*À faire*:
Veuillez mettre sous forme de tableau Markdown les lignes de la liste, de celle qui contient « latitude: 40.8618 » jusqu'à la fin de la liste, toutes deux comprises, en omettant les lignes vides. Utilisez deux colonnes : « N° » pour le numéro de rang et « Ligne » pour la ligne.

····················

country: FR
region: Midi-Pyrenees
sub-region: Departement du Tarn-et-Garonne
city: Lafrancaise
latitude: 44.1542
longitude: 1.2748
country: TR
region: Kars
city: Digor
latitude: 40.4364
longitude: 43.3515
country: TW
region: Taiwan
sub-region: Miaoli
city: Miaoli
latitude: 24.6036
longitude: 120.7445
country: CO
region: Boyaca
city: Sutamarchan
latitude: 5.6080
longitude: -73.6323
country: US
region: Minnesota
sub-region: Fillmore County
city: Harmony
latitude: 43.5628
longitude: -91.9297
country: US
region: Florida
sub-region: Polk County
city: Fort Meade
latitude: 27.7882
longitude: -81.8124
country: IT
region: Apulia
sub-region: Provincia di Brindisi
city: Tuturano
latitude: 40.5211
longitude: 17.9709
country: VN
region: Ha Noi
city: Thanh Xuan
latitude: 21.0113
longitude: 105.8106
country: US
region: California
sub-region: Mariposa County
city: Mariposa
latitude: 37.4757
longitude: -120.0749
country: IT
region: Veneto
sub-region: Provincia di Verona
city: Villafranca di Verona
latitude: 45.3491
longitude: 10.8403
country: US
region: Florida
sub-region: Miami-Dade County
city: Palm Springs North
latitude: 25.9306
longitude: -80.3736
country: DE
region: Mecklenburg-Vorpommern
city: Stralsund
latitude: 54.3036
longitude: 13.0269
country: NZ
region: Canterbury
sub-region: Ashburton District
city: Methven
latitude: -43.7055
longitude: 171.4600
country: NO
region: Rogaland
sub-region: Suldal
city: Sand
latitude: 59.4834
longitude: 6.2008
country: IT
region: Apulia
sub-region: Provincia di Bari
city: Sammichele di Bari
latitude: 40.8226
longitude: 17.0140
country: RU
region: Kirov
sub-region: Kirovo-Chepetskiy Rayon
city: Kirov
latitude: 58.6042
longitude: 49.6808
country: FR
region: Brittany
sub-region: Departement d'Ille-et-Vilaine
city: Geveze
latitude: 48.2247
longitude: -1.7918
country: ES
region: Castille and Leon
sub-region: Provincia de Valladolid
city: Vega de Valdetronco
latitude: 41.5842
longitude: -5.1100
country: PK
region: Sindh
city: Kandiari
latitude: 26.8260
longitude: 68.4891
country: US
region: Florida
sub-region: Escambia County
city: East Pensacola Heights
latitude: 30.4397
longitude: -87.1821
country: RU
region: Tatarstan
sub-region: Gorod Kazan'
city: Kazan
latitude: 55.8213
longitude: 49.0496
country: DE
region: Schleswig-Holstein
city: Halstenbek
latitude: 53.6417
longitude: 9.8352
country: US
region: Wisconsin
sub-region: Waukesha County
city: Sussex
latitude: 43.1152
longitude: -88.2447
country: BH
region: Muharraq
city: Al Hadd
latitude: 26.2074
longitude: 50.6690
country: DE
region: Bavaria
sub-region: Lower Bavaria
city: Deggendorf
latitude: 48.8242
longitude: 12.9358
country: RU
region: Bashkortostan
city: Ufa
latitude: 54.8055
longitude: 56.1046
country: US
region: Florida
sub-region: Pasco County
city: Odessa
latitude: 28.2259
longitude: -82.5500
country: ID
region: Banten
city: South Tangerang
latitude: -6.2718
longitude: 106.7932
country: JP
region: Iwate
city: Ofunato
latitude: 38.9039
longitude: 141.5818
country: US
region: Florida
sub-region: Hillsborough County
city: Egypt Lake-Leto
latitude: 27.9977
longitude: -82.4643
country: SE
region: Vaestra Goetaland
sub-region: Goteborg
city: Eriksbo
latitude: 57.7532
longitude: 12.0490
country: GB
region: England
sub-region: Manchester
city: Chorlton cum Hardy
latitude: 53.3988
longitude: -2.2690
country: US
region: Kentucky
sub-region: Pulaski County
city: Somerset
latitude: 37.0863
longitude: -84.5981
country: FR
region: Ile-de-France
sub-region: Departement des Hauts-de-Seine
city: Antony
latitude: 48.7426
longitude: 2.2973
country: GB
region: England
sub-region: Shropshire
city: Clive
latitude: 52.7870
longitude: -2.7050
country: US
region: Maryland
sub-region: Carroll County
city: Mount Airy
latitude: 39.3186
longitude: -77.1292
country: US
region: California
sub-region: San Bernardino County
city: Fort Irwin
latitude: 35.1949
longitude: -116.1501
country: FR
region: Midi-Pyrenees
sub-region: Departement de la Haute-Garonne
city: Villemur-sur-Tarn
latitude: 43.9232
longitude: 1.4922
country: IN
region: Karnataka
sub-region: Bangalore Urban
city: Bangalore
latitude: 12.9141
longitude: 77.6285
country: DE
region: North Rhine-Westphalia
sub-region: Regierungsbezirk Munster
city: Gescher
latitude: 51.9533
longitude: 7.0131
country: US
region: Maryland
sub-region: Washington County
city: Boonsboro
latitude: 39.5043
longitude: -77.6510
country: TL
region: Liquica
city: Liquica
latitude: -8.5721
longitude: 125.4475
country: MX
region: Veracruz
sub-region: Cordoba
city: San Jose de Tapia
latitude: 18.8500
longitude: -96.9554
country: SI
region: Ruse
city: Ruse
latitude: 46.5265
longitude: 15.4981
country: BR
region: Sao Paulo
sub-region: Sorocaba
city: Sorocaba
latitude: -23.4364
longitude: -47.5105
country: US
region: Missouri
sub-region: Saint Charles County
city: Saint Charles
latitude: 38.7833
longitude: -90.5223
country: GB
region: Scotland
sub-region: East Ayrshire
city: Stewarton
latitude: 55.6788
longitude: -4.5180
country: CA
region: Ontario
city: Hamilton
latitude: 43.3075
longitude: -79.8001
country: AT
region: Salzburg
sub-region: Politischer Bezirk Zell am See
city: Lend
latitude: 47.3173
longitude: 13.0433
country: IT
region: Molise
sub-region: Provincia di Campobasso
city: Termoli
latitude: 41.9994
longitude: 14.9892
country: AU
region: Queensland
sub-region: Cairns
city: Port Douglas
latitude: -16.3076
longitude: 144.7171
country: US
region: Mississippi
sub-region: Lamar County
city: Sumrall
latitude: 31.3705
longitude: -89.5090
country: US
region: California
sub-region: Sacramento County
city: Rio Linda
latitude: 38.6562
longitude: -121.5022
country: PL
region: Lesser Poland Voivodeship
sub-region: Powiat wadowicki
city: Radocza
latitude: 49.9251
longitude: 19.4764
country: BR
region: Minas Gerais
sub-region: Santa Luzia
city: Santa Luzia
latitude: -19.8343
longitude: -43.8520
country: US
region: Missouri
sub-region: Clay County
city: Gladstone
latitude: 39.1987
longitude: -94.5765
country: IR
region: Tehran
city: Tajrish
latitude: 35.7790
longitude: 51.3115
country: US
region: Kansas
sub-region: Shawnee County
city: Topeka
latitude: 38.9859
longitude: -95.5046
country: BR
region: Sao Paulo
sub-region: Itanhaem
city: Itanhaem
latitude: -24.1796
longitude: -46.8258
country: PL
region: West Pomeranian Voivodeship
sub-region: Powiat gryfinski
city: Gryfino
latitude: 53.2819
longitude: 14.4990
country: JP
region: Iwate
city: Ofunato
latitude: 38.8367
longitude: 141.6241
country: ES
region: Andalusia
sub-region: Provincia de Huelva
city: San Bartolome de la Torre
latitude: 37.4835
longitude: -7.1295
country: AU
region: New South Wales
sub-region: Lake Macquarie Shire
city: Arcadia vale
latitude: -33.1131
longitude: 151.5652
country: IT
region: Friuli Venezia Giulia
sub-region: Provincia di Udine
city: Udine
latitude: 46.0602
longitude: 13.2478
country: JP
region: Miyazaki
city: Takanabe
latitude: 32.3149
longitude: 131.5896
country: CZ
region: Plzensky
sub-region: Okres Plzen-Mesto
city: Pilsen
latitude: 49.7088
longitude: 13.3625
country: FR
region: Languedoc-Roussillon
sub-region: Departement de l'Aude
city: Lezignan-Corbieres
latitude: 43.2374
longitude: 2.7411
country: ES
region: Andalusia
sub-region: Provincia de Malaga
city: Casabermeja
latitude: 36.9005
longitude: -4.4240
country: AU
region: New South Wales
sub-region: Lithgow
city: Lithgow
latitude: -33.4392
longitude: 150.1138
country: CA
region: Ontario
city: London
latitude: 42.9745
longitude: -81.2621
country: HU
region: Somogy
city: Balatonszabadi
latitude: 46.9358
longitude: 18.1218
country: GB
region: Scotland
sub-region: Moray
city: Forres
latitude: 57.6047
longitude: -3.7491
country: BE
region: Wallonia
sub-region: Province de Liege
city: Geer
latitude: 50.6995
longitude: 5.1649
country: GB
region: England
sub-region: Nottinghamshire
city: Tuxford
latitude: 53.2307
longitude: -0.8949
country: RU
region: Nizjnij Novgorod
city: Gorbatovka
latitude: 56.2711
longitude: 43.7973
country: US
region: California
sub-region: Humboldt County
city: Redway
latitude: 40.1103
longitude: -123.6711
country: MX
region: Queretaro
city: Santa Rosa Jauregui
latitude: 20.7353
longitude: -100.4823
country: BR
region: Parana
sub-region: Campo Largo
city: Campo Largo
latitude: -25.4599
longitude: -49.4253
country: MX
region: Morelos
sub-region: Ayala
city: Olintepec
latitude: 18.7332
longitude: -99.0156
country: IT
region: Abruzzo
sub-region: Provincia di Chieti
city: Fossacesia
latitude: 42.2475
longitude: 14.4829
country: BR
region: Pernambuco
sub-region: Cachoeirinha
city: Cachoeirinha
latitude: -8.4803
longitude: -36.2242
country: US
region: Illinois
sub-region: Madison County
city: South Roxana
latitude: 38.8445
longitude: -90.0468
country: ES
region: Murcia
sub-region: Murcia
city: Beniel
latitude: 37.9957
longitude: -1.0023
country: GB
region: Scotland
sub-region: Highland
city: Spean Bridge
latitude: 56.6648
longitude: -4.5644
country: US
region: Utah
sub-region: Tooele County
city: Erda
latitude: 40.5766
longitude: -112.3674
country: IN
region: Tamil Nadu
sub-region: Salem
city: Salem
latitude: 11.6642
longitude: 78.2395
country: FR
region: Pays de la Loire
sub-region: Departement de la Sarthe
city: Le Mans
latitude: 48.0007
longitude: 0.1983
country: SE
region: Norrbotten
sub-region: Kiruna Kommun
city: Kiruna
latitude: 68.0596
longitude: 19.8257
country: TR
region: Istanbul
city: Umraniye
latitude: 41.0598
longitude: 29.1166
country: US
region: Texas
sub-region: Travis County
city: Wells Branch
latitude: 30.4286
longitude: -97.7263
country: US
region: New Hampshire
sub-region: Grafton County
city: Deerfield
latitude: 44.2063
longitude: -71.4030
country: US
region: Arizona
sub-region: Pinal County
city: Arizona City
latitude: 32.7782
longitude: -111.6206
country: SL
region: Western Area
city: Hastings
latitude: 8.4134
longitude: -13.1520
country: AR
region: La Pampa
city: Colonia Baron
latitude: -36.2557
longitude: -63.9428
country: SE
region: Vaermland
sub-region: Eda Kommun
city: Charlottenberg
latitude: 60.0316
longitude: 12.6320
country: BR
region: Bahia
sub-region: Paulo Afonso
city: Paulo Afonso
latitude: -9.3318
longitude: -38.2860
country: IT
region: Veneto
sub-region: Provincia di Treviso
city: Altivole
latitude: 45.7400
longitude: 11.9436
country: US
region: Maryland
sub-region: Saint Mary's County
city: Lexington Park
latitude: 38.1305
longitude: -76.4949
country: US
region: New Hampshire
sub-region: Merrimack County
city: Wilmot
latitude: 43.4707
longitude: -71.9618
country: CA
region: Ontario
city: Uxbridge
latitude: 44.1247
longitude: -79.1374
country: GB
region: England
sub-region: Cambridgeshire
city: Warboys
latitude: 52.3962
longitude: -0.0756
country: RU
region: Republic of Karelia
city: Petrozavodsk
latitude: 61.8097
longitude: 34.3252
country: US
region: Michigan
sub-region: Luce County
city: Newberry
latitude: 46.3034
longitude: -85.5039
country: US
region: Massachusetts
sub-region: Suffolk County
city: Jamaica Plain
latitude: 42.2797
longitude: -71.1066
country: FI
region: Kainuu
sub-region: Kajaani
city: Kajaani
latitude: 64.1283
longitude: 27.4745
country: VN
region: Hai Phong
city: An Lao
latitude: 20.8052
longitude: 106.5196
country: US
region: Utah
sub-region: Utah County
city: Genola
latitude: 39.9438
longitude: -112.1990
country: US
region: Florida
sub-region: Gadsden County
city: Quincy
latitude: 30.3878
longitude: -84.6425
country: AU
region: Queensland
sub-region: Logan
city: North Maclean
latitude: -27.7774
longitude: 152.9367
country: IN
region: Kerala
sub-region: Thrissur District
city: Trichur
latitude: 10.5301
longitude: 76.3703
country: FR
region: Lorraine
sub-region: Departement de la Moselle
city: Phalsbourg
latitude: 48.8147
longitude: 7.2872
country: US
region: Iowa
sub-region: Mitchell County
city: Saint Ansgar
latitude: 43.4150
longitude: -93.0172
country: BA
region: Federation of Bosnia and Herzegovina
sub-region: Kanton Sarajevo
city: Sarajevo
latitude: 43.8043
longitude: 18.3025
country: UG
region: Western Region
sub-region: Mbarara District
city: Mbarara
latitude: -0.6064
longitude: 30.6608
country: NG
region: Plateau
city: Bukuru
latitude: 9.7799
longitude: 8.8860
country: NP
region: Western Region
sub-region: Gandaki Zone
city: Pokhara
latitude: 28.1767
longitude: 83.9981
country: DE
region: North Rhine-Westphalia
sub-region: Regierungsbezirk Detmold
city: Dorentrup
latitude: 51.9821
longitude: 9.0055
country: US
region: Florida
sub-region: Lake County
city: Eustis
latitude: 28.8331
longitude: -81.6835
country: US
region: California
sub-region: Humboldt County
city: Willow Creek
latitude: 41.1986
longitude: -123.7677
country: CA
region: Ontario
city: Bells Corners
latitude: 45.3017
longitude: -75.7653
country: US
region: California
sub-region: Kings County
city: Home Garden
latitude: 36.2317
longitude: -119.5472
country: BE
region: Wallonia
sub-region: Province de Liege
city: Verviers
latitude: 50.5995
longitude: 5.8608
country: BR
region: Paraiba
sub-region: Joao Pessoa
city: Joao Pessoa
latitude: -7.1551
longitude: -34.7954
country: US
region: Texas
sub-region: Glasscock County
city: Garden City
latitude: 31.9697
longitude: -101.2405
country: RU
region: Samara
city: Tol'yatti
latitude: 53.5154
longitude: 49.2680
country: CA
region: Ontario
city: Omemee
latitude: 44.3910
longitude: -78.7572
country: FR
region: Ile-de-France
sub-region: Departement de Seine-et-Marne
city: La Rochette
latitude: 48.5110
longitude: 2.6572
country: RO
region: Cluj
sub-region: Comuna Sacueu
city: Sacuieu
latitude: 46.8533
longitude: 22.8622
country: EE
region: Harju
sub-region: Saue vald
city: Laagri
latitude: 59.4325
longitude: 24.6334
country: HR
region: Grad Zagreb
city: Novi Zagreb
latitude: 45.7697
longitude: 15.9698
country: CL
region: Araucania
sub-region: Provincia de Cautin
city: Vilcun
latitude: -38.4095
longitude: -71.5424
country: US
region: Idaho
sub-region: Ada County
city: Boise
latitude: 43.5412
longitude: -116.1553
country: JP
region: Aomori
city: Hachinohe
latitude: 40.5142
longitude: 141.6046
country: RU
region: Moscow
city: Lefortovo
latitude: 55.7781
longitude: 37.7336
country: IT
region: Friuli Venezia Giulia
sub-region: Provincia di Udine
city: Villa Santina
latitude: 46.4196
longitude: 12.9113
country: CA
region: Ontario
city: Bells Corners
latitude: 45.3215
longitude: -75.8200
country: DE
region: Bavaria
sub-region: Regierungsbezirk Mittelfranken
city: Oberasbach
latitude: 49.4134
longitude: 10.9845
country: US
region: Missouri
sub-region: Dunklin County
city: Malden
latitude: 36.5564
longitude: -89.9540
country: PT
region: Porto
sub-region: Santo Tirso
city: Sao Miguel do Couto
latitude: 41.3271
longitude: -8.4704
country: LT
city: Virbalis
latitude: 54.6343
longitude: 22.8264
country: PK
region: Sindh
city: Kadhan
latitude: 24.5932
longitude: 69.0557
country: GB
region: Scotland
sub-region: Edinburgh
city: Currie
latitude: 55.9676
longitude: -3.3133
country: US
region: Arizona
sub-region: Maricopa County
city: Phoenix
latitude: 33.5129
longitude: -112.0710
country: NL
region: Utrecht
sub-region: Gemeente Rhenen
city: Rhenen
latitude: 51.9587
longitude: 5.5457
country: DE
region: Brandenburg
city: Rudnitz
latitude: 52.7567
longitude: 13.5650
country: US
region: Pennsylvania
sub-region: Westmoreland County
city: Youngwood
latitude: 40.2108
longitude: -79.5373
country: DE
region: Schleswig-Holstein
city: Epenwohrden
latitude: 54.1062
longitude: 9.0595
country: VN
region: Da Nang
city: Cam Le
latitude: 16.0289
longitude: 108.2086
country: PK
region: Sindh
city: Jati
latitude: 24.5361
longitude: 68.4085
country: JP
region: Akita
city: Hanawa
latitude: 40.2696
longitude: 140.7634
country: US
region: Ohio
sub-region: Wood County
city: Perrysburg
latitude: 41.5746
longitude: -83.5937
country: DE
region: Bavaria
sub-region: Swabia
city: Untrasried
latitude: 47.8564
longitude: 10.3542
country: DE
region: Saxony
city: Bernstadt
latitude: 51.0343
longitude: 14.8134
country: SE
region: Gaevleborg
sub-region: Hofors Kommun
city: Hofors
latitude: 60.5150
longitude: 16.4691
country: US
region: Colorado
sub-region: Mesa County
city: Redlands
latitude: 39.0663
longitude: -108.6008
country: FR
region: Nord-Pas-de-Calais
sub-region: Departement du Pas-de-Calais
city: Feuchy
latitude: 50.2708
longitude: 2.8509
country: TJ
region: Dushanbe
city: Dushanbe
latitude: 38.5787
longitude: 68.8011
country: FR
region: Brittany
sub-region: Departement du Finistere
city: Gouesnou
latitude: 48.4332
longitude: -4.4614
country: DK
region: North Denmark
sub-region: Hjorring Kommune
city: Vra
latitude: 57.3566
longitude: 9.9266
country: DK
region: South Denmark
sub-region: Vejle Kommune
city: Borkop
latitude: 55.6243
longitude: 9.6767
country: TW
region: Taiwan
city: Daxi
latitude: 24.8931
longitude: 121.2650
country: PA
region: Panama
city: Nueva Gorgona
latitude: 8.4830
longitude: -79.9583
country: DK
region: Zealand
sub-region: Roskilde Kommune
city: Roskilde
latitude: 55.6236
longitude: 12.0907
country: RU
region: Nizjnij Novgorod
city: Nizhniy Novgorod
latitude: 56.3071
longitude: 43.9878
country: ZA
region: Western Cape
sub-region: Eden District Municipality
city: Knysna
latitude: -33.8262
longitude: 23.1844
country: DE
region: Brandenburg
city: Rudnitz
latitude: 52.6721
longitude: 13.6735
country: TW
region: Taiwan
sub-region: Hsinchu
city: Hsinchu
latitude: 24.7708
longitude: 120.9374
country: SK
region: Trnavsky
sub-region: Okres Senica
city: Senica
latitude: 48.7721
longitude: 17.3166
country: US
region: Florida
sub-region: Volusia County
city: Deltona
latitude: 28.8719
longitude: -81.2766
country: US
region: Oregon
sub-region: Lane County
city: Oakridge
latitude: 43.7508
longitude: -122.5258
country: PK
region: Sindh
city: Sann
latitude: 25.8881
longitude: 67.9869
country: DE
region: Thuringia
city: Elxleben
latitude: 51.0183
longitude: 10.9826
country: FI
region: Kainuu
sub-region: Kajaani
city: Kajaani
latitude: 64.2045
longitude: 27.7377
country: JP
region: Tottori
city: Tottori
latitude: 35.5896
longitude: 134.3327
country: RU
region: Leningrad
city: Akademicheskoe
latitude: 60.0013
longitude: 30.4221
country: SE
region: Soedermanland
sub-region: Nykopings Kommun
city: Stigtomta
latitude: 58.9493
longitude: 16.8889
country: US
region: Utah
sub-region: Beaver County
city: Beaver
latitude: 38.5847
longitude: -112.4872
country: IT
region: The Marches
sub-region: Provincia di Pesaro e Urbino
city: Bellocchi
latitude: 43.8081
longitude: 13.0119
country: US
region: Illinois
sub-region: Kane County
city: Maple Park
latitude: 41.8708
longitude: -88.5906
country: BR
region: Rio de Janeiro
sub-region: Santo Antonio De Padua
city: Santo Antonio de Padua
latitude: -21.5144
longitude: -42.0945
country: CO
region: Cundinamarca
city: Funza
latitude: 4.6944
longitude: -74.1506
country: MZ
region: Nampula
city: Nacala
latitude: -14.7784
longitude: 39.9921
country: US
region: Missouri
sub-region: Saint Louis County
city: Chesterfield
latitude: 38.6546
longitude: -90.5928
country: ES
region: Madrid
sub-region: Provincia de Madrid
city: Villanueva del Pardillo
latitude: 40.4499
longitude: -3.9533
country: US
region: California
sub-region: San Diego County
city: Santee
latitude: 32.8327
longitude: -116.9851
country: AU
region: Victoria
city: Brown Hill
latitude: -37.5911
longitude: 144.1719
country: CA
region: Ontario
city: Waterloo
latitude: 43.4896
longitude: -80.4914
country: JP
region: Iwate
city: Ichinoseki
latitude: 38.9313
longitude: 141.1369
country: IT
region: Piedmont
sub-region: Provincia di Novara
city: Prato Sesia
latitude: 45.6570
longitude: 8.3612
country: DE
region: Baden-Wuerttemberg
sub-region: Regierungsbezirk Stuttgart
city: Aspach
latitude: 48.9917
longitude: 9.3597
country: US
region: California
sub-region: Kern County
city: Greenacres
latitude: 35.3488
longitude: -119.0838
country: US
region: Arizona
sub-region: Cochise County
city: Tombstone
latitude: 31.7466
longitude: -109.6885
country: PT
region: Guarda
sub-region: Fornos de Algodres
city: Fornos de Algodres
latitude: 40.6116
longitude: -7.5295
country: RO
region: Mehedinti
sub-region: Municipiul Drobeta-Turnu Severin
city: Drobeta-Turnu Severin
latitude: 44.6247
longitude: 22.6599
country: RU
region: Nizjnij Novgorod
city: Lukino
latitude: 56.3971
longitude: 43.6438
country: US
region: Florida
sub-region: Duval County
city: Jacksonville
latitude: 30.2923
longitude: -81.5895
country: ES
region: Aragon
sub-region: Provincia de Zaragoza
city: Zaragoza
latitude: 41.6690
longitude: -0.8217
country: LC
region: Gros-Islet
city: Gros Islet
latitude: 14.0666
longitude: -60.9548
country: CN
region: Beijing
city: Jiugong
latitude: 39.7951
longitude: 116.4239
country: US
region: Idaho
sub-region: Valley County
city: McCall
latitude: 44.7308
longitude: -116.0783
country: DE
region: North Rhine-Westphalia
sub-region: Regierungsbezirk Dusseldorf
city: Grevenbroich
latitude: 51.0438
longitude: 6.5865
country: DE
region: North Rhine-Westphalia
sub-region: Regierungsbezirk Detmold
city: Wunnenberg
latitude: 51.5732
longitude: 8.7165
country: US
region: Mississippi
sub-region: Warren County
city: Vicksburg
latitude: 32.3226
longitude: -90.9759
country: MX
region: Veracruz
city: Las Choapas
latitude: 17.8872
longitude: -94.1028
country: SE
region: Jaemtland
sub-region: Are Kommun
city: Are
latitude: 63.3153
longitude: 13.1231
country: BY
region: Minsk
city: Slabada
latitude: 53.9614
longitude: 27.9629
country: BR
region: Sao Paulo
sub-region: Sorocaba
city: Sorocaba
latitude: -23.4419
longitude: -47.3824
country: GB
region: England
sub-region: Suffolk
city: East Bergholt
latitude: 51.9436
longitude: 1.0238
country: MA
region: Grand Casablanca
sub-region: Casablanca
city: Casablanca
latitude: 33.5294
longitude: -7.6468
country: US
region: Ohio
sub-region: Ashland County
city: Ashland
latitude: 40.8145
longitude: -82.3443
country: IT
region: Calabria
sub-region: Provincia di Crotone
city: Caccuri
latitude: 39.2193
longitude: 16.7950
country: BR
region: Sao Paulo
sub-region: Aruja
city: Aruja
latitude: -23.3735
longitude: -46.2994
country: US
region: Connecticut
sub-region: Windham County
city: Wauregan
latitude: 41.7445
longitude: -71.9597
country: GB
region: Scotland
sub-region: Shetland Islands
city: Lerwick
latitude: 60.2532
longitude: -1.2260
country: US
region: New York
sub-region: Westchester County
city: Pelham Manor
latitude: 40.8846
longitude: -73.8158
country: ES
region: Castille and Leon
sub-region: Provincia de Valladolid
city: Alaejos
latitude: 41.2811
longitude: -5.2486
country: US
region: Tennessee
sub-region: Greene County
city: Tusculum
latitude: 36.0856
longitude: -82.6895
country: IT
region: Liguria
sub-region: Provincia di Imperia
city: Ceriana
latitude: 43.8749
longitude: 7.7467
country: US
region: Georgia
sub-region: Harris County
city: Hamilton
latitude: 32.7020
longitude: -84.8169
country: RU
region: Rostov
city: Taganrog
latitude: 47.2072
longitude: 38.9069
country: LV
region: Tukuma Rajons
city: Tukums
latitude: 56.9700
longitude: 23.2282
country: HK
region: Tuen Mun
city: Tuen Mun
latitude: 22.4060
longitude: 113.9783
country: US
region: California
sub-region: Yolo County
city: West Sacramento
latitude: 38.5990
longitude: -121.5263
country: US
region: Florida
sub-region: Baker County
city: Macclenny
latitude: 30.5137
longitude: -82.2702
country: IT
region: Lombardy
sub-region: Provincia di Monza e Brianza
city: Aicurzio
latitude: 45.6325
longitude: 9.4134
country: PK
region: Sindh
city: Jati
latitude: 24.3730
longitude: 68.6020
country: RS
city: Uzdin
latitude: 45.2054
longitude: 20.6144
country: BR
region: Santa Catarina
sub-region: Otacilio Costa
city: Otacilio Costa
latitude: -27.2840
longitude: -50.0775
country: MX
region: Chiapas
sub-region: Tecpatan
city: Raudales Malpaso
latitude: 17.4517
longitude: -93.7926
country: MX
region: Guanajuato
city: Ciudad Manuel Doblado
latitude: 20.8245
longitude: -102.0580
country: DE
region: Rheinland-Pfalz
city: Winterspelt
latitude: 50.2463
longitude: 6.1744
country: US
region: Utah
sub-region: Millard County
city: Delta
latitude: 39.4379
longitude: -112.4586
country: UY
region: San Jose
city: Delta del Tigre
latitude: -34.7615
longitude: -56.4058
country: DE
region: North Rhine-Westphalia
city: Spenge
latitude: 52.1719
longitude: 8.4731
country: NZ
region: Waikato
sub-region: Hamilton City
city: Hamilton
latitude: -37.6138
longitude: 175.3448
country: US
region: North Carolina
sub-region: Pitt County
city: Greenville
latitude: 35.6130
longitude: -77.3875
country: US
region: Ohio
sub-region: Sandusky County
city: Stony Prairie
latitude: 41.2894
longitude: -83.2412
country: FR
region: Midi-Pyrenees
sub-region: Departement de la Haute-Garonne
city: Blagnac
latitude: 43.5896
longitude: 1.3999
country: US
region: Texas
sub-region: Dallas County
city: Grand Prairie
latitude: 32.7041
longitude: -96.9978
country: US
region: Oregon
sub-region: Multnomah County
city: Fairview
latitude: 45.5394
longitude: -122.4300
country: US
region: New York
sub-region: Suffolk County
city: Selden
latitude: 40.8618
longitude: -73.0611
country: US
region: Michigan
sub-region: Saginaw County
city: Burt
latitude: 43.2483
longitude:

····················

*Bonne réponse*:
| N° | Ligne |
|---|---|
| 1 | latitude: 40.8618 |
| 2 | longitude: -73.0611 |
| 3 | country: US |
| 4 | region: Michigan |
| 5 | sub-region: Saginaw County |
| 6 | city: Burt |
| 7 | latitude: 43.2483 |
| 8 | longitude: |